Segment Open

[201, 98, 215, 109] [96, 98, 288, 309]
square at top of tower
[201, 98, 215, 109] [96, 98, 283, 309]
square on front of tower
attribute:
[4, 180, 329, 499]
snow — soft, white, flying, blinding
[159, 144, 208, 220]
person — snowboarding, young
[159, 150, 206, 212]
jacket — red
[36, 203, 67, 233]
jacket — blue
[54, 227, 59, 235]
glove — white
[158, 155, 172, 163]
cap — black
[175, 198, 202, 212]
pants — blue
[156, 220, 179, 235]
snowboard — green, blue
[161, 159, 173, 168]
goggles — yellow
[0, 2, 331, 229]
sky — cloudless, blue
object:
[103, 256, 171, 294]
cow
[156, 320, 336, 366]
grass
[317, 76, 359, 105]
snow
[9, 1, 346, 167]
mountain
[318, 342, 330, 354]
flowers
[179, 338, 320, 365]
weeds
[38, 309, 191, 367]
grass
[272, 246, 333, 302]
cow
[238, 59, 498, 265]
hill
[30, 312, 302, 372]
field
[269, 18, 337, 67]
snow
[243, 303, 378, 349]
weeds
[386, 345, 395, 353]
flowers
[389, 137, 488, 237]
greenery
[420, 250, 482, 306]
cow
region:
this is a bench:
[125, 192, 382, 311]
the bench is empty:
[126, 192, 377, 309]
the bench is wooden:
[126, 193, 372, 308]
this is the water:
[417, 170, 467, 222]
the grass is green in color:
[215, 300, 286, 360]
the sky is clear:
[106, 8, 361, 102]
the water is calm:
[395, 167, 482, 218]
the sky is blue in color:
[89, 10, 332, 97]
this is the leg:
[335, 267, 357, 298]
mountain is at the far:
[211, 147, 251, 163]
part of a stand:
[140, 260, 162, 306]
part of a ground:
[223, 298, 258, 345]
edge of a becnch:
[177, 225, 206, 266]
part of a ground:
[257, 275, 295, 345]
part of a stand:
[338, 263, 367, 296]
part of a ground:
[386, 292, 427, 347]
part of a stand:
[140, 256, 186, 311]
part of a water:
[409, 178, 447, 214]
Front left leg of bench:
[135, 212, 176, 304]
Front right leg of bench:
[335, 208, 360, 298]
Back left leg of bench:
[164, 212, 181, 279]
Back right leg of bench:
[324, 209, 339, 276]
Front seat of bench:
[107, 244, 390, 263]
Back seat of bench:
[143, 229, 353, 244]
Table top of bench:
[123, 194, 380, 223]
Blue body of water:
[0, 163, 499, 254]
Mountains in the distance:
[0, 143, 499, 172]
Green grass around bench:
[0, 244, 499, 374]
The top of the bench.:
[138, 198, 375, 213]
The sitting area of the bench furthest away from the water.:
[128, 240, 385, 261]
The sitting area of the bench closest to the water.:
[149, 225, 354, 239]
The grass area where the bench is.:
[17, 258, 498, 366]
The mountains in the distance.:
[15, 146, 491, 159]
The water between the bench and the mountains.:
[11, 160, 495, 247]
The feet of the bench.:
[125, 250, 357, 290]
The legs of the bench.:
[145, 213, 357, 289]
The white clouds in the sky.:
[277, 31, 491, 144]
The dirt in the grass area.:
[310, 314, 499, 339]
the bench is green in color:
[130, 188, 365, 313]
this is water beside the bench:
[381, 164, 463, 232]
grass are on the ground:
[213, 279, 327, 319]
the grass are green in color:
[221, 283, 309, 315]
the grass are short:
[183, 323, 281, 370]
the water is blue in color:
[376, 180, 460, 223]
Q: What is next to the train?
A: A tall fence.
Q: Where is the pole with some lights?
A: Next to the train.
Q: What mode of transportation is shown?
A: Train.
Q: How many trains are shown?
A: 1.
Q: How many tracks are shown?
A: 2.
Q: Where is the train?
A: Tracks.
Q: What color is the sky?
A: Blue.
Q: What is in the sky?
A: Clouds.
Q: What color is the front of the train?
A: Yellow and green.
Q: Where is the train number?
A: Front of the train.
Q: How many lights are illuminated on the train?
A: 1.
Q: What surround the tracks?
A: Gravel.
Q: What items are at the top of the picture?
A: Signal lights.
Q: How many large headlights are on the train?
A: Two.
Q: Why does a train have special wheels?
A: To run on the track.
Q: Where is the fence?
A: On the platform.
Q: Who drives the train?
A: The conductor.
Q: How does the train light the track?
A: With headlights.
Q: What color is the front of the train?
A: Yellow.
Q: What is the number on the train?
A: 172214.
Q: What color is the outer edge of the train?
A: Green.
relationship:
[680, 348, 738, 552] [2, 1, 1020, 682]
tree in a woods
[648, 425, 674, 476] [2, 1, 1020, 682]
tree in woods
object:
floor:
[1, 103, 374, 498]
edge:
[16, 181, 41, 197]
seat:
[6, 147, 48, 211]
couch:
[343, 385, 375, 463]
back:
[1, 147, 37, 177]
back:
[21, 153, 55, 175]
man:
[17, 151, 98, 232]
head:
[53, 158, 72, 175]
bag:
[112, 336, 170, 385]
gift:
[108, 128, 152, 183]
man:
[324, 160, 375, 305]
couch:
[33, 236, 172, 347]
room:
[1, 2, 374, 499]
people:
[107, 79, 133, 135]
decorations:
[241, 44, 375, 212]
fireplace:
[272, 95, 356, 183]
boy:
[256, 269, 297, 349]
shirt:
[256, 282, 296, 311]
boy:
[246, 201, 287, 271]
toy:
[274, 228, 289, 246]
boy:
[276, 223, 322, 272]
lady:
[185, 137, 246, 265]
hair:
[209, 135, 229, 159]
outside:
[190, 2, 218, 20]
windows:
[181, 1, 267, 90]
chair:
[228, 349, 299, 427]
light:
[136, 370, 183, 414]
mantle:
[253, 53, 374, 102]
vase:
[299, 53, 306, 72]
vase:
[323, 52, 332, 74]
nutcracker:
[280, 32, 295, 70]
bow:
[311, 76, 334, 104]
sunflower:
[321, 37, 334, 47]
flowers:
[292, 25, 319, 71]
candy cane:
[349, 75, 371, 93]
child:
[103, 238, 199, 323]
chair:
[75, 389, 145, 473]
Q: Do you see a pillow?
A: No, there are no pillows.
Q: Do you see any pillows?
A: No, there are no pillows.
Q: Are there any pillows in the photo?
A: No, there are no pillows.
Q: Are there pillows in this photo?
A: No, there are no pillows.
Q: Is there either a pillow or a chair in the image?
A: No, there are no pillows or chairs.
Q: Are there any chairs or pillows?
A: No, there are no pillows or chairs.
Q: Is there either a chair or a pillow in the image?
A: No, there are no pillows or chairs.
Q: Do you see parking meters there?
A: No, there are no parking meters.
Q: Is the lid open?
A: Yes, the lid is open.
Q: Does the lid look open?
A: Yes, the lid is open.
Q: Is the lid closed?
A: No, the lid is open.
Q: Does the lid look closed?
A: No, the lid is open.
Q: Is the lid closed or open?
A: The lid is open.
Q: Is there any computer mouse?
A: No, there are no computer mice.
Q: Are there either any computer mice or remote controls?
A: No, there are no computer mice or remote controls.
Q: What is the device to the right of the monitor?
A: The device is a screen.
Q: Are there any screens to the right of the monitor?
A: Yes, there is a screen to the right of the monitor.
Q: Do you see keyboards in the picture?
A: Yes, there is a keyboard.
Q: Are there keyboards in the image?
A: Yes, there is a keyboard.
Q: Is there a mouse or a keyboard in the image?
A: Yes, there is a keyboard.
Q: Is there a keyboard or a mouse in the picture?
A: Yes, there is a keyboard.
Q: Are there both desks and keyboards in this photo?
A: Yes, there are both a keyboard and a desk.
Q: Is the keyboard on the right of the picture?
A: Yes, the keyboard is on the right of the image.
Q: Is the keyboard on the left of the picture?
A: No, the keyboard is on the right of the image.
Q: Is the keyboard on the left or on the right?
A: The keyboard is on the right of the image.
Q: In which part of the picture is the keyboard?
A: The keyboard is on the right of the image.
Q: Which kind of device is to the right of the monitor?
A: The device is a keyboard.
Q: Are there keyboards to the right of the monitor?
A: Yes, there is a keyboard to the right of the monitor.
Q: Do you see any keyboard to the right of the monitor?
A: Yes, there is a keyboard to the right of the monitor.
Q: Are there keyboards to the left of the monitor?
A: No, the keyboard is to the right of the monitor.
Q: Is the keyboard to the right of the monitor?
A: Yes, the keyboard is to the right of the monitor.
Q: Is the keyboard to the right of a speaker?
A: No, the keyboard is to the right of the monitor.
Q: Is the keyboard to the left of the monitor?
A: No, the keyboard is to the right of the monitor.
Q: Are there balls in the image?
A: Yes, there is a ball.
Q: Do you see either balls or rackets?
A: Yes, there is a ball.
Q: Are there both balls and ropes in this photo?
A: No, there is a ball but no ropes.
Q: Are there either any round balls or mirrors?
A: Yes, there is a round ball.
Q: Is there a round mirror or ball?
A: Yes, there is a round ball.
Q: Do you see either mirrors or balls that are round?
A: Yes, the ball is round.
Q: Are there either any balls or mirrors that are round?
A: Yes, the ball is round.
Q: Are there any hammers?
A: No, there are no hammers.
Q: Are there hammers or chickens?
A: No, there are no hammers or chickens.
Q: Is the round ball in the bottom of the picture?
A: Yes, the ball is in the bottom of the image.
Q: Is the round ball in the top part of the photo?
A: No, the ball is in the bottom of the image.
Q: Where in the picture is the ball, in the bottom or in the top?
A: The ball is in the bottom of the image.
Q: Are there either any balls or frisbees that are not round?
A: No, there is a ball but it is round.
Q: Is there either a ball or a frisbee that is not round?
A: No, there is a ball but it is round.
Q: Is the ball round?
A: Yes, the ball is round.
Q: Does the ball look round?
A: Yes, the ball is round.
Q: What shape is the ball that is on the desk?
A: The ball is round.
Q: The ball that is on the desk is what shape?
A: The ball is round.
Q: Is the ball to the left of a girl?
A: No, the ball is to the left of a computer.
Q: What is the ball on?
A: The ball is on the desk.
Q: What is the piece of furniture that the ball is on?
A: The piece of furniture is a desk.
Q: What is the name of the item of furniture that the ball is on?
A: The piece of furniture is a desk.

Segment Closed

All lines from the one containing "Q: Is there a round mirror or ball?" through the end of the listing must be transcribed exactly. No other lines belong in the answer.

Q: Is there a round mirror or ball?
A: Yes, there is a round ball.
Q: Do you see either mirrors or balls that are round?
A: Yes, the ball is round.
Q: Are there either any balls or mirrors that are round?
A: Yes, the ball is round.
Q: Are there any hammers?
A: No, there are no hammers.
Q: Are there hammers or chickens?
A: No, there are no hammers or chickens.
Q: Is the round ball in the bottom of the picture?
A: Yes, the ball is in the bottom of the image.
Q: Is the round ball in the top part of the photo?
A: No, the ball is in the bottom of the image.
Q: Where in the picture is the ball, in the bottom or in the top?
A: The ball is in the bottom of the image.
Q: Are there either any balls or frisbees that are not round?
A: No, there is a ball but it is round.
Q: Is there either a ball or a frisbee that is not round?
A: No, there is a ball but it is round.
Q: Is the ball round?
A: Yes, the ball is round.
Q: Does the ball look round?
A: Yes, the ball is round.
Q: What shape is the ball that is on the desk?
A: The ball is round.
Q: The ball that is on the desk is what shape?
A: The ball is round.
Q: Is the ball to the left of a girl?
A: No, the ball is to the left of a computer.
Q: What is the ball on?
A: The ball is on the desk.
Q: What is the piece of furniture that the ball is on?
A: The piece of furniture is a desk.
Q: What is the name of the item of furniture that the ball is on?
A: The piece of furniture is a desk.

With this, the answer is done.